Macrocytic anemias in children are relatively uncommon, but are usually caused by a deficiency of vitamin B12 and folate. Other possible causes include chronic liver disease, hypothyroidism and myelodysplastic disorders.
Folic acid deficiency is usually a secondary cause to inadequate dietary intake. Human and cow's milk provide adequate sources of folic acid. The treatment of this deficiency is with parenteral or oral folate in a dosage of 1 to 3 mg once daily.23 A hematologic response to folate supplementation can be seen within 72 hours.
Vitamin B12 deficiency from nutritional deprivation is rare in the United States. Congenital pernicious anemia arises from the inability to secrete the gastric intrinsic factor. Neurologic symptoms become present at about nine months of age depending on vitamin B12 stores from birth.4 The preferred treatment is lifelong vitamin B12 supplementation.

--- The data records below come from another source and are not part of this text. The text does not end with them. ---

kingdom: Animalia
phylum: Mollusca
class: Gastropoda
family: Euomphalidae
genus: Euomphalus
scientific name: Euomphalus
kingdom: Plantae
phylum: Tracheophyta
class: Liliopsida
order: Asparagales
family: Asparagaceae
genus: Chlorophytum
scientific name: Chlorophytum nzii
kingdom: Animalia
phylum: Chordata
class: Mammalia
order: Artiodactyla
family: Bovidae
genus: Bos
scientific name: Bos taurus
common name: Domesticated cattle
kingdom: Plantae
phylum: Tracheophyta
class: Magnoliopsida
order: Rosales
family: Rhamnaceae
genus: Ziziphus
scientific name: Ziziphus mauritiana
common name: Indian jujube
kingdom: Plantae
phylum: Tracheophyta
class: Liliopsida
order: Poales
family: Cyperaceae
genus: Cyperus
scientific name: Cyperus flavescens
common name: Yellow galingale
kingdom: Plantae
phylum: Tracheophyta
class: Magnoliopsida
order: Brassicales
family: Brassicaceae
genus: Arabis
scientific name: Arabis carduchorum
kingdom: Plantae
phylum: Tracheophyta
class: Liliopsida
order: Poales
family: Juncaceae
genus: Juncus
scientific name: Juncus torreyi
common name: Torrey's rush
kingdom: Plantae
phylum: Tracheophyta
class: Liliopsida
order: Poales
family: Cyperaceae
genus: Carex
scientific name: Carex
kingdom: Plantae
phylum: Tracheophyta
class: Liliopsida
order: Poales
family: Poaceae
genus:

The treatment modalities and diagnostic work-up for anemias in children have been well delineated. One major area for improvement in primary care is the prevention of iron deficiency, because it has been associated with permanent delays in psychomotor development. Appropriate screening and subsequent diagnostic testing will allow the family physician to appropriately diagnose most cases of anemia in children. Hematology referral is always appropriate for complicated or less defined cases.